|Farm location:||Maihiihi, Waikato|
|Farm size:||220 ha|
|Herd size:||630 Freisian cows|
|Pioneer® brand hybrids grown:||P9400, P8805|
About 20 km inland from Otorohanga is the tiny settlement of Maihiihi which is home to Luke Edwards and his family. Luke is a 20% partner in his family's farm which he manages along with two full time staff. It consists of 220 ha of dairy, another 20 ha of pine, 12 ha for maize and some native bush.
Luke lives there with his wife Alice and their two children, Zara (2½) and Nico (4 months). Spending time with his young family and friends is important to him which means he has to manage the farm in a way that allows him to do this (along with occasional hunting and fishing trips thrown in for good measure).
Luke milks 630 Friesian cross cows and last year produced 252,000 kg of milksolids on a property that has its own set of challenges. The contour of the farm means a lot of long walks to the milking shed over steep hills and, to control pasture, he uses 16 day rounds during spring and summer. In addition, if the winter is wet, he has to ‘stand-off’ the cows from the steeper parts of the terrain.
However, he reckons all of these inconveniences are more than offset by the fantastic views. “You can go up to our maize growing field and look back and see the whole farm in an amazing panorama, it’s pretty awesome,” says Luke.
To extend the milking season and ensure the cows maintain good condition right through to calving, Luke plants 20 ha of Pioneer® brand maize every year for silage (14 ha of P9400 and 6 ha of P8805). The 12 ha designated block for growing maize is very high above sea level which means it is exposed to the elements.
Luke sought the advice of his local Pioneer representative, Noldy Rust, when planting this area and says: “We targeted a maize hybrid that has a cob that sits low on the plant to keep it from blowing over in strong winds”. He usually aims for 19 tDM/ha on this block and the rest, which is grown on the dairy platform, yields 22 tDM/ha. He also uses Pioneer® brand 11C33 inoculant at harvesting which keeps the stack cooler and, says Luke, improves the quality of the feed. “Last year we had the stack tested and the ME was 11.0 MJ/kgDM, that’s the highest it’s ever been.”
This is the third season Luke has managed the farm and using maize silage has seen production go from 170,000 kgMS in his first year to 252,000 kgMS last year. He’s on target to achieve the same production again this year.

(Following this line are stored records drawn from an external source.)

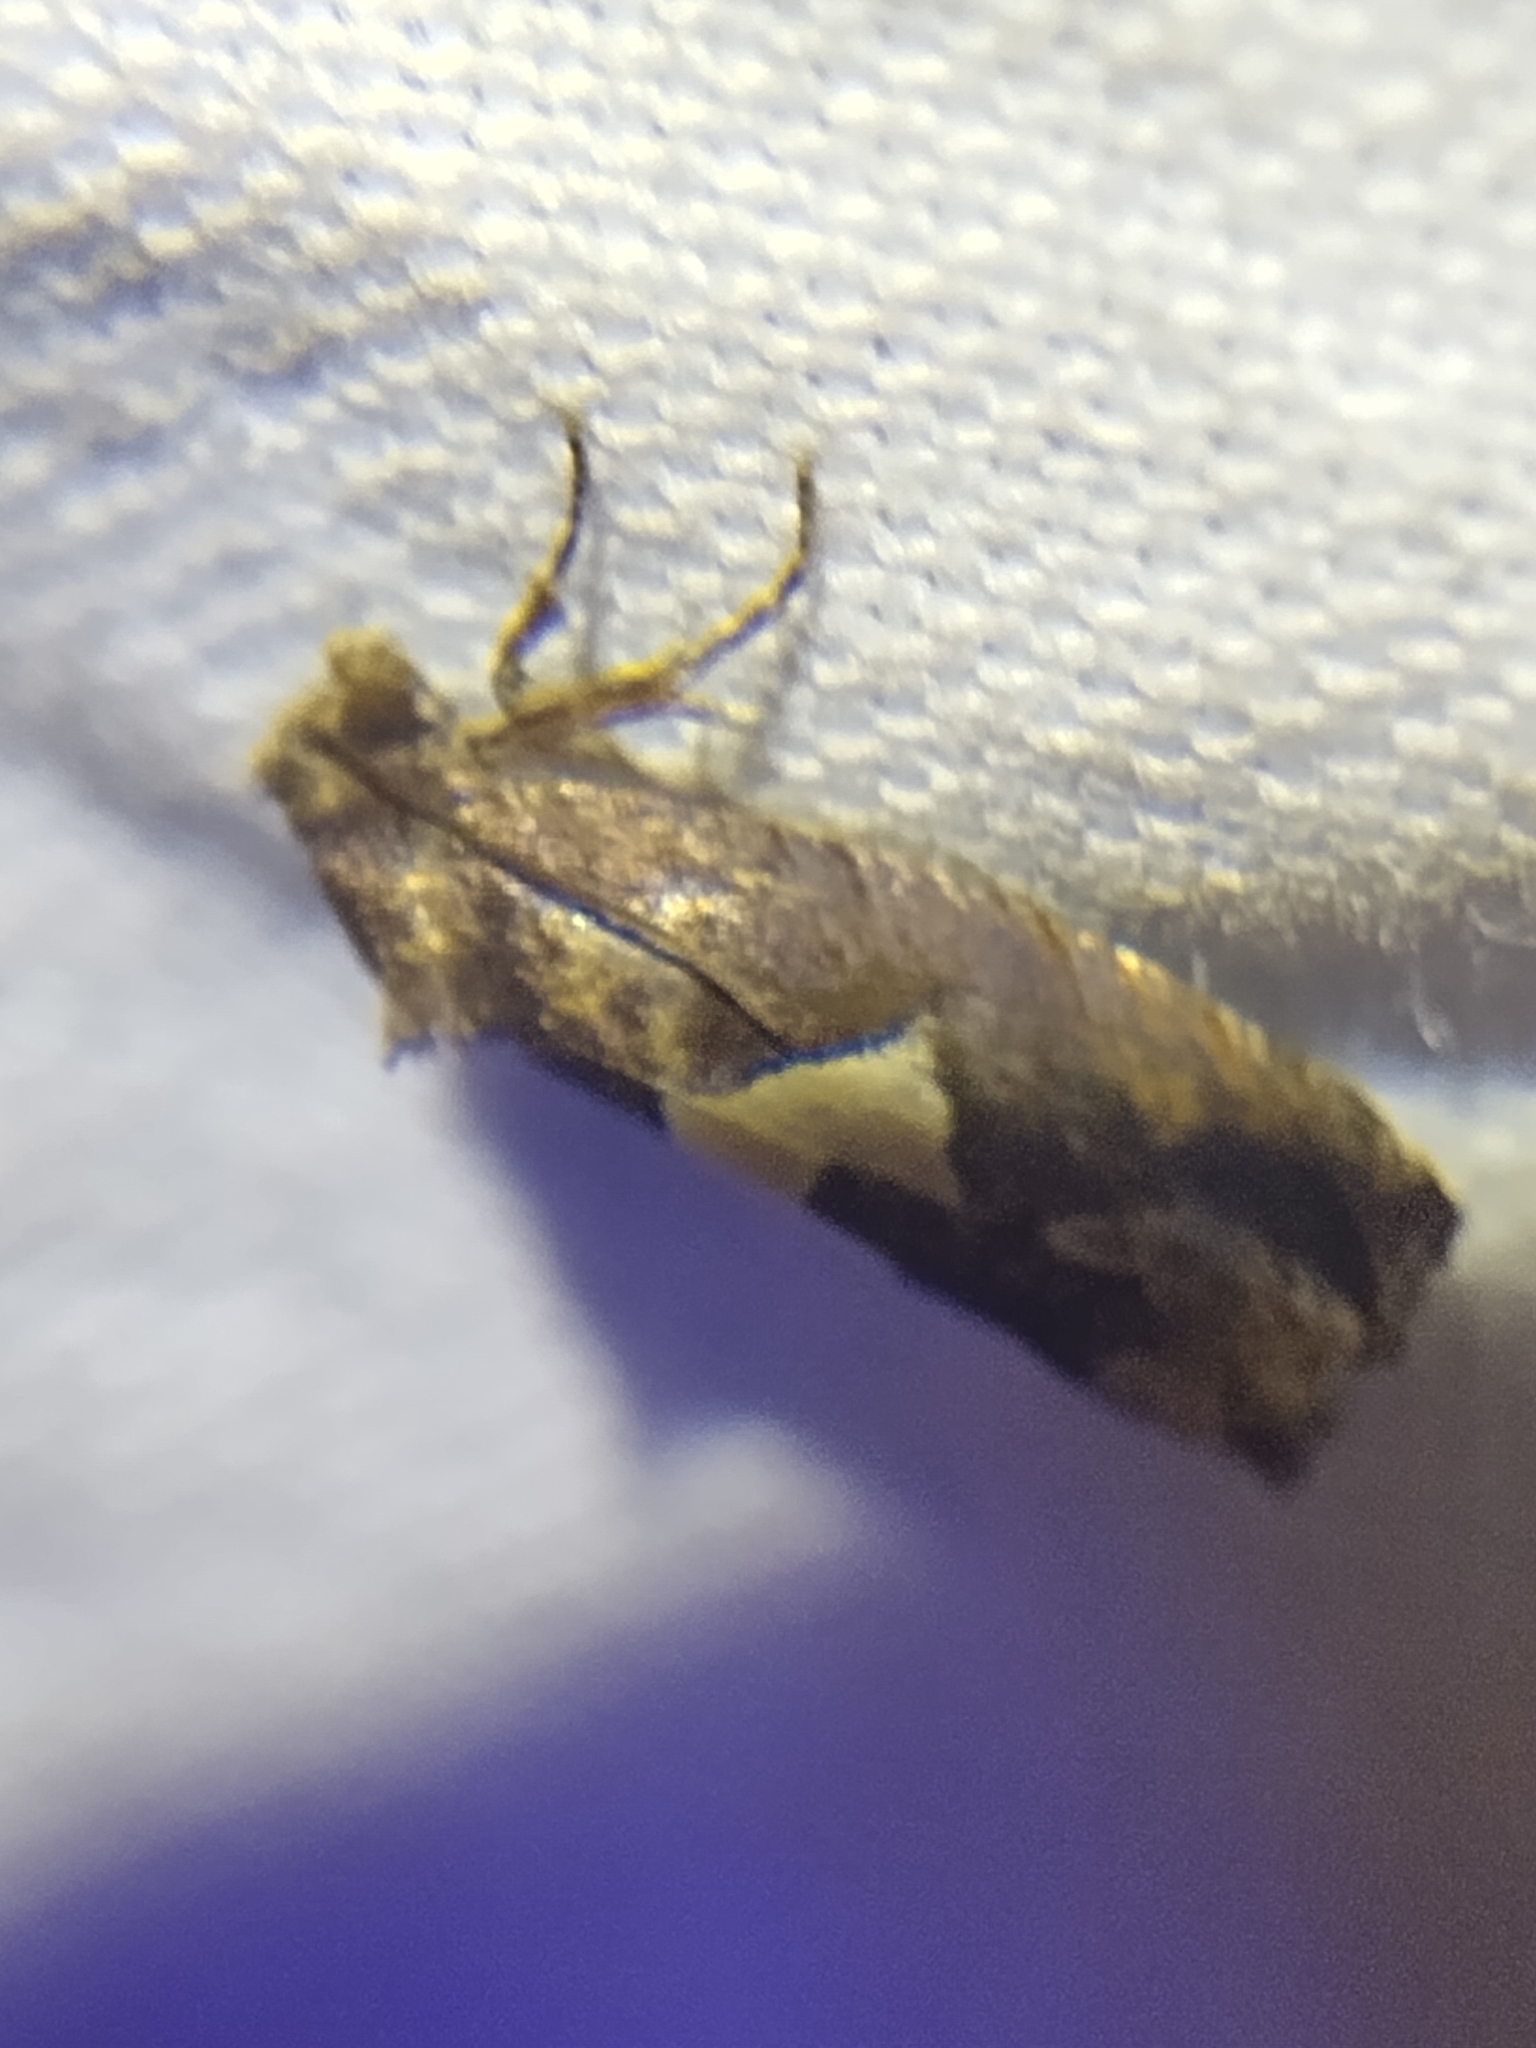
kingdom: Animalia
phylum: Arthropoda
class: Insecta
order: Lepidoptera
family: Tortricidae
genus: Epiblema
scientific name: Epiblema otiosana
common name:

Like all dairy farmers in these low payout times, Luke is keeping a careful eye on the costs per kg of milksolids. They are currently sitting at $3.50 and he would like to get them lower. At the same time, he is aiming to increase production to more than 280,000 kgMS and plans to plant more maize silage in the future to achieve this goal.
As Luke puts it: “At 19 c/kgDM, maize silage has got to be the cheapest supplement in the long term.”